Refinancing saves students thousands of dollars on their student loans and is beneficial for a number of different reasons. In fact, most students choose this option simply because of the lower interest rate and the option to extend, shorten, or keep the same loan repayment term.

Pros of Refinancing

· Lower monthly payments

· Option to change your repayment term length

· Lower interest rate

· Choice of fixed or variable interest rate

· Saves you thousands of dollars

· You can remove cosigners from your loans

· Usually no early pay off penalties

Cons of Refinancing

· Lose your federal benefits

· Lose any grace period or flexible payment plans you had in place

· Hard to qualify for in many cases

· Must have great credit score and history

· Can result in paying more money if you lengthen the loan term

Which One Should You Choose?

The answer to the question above comes down to you and your situation.

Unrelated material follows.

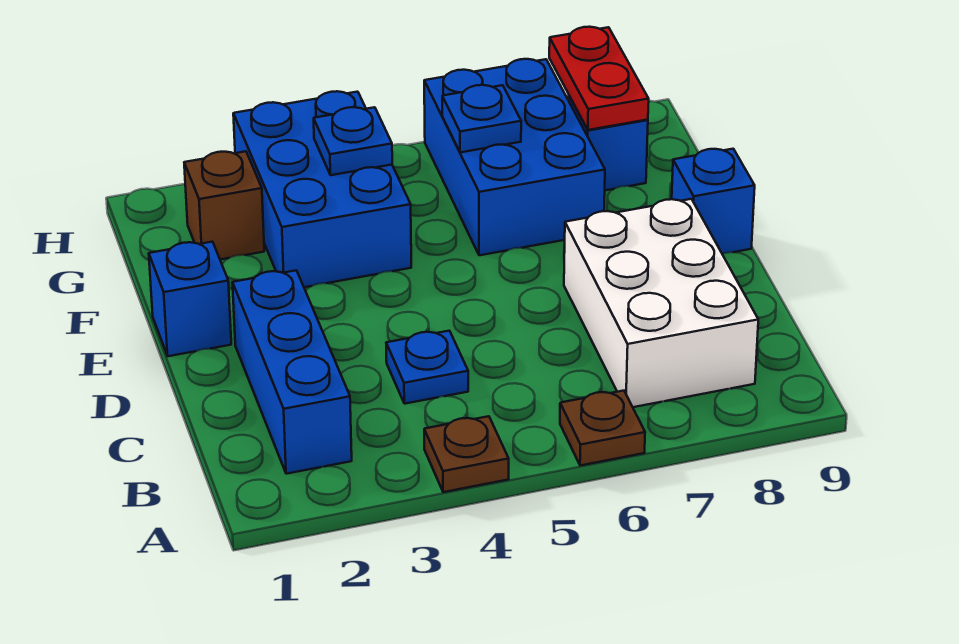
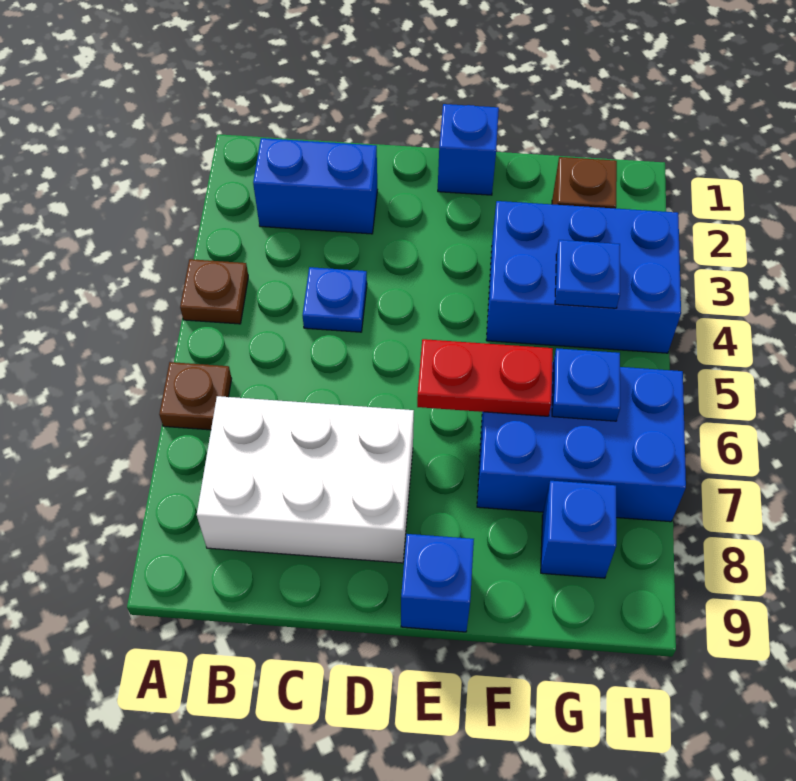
blue brick B2:D2 level 1 -> blue brick B2:C2 level 1
red plate G8:H8 level 2 -> red plate E6:F6 level 2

Often times, many students choose to refinance because it saves them a lot of money, but if you do not meet the credit requirements, you will be turned away.

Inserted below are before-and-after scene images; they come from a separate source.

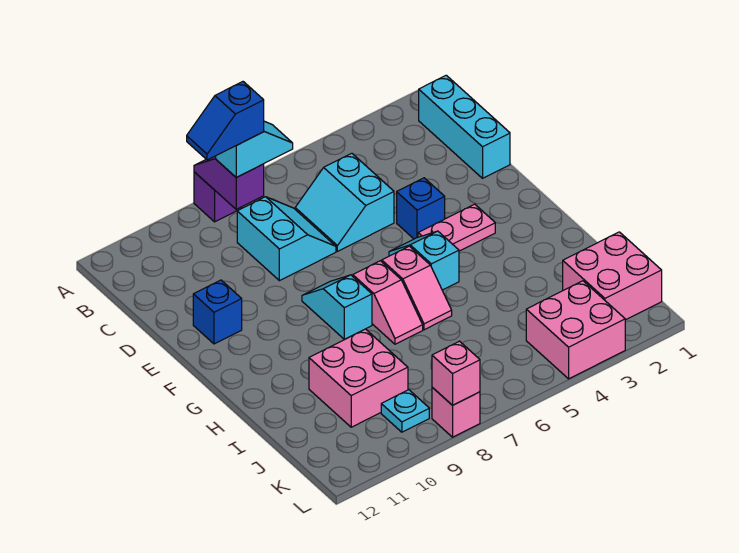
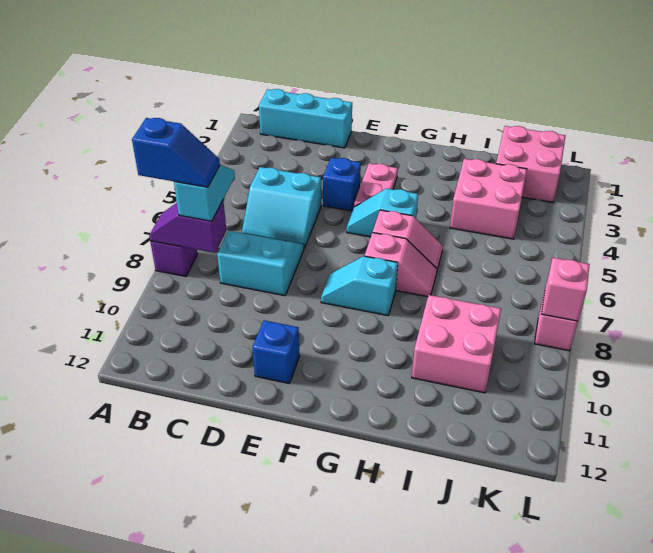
blue slope B8:B9 level 4 top 8 -> blue slope A8:B8 level 4 top A
pink brick K3:L4 level 1 -> pink brick I3:J4 level 1
cyan plate K9 level 1 -> none

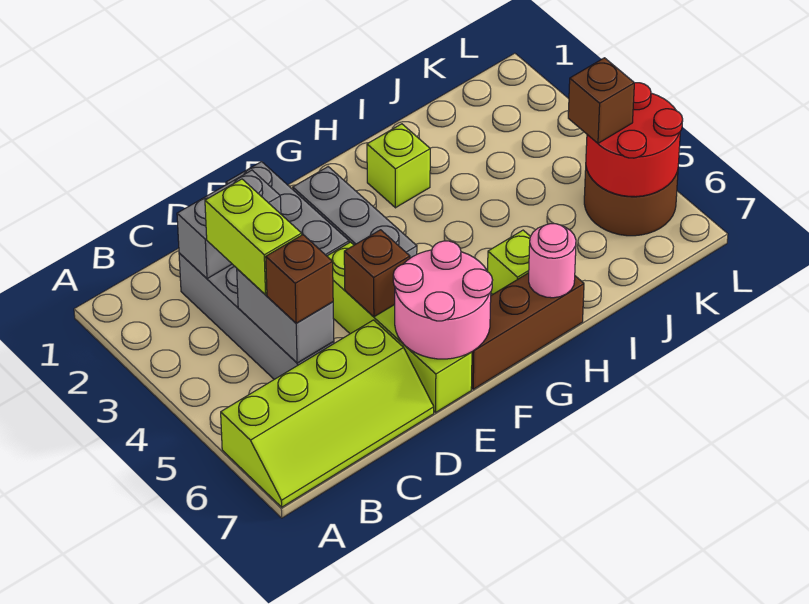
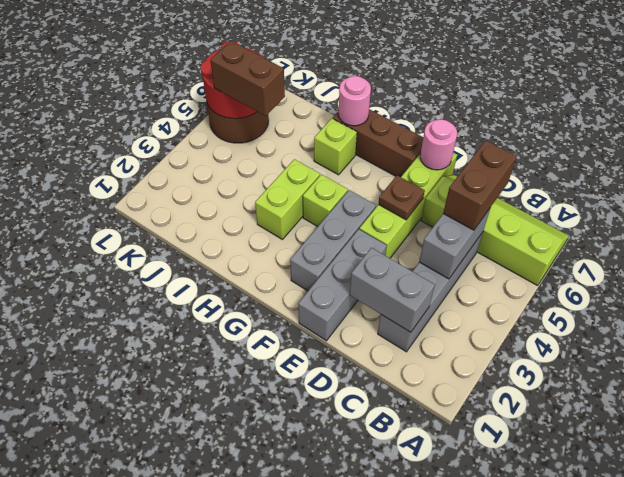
lime brick C3:C4 level 3 -> lime brick H3:H4 level 1
brown brick C5 level 3 -> brown brick C5:C6 level 3
brown brick E5 level 2 -> brown plate E5 level 2
pink round brick E6:F7 level 2 -> pink round brick E7 level 2
lime brick H2 level 1 -> lime brick G4 level 1
brown brick K5 level 3 -> brown brick J5:K5 level 3

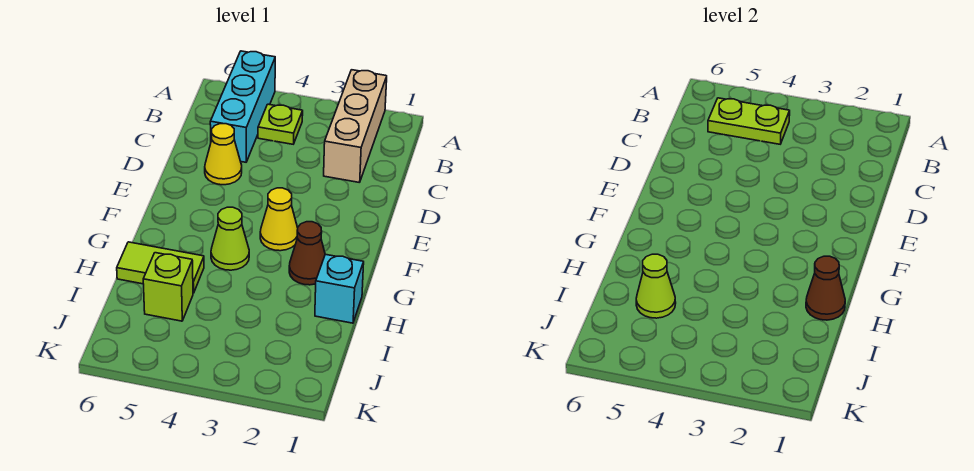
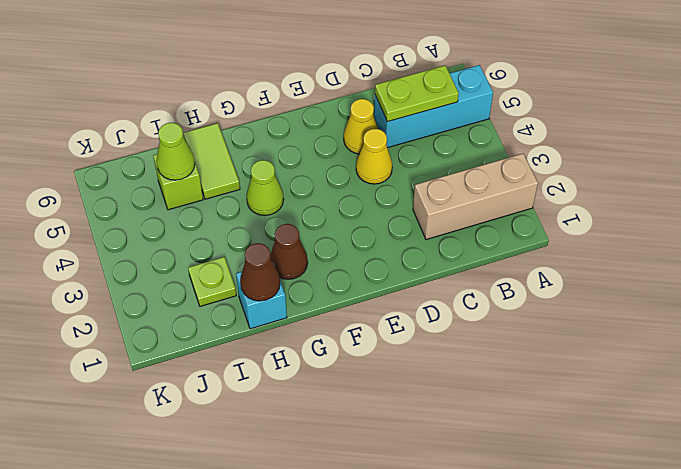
lime plate B4 level 1 -> lime plate I2 level 1
lime plate B4:B5 level 2 -> lime plate B5:C5 level 2
yellow cone F3 level 1 -> yellow cone D4 level 1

Student loan consolidation is a great way to save on interest payments, but your monthly amount may not always be less. Also, you must keep in mind that your interest rate is weighted and is not as low as it would be if you refinanced.


Consolidation Scenario

You have four loans that you want to consolidate. The first loan is $25,000 at 5.5% for 20 years, the second loan is $30,000 at 6.8% for 20 years, the third loan is $35,000 at 5.5% for 20 years, and the fourth loan is $30,000 at 6.2% for 20 years The total loan amount is $120,000 with a total interest amount of $86,433.26 paid at the end of the term.

If you consolidate, your new monthly payment would be $1,332.25 for 10 years with a total interest amount of $39,869.35. As you can see, consolidating your loans would save you $$46,563.91 in interest.

Refinancing Scenario

For this scenario, you start with a loan balance of $35,000 at an interest rate of 6.0% for 10 years. Upon refinancing, your loan amount and term remain the same, but your interest rate drops down to 3.5%.

Under the original loan, you were paying $388 per month and under the new loan, you will pay $346 per month. At the end of the loan repayment term, you will save a total of $5,096 in interest payments.

As you can see, the two scenarios differ, but have the same goal and that is to save you on interest payments. The right option for you will depend on your situation and what you want to accomplish.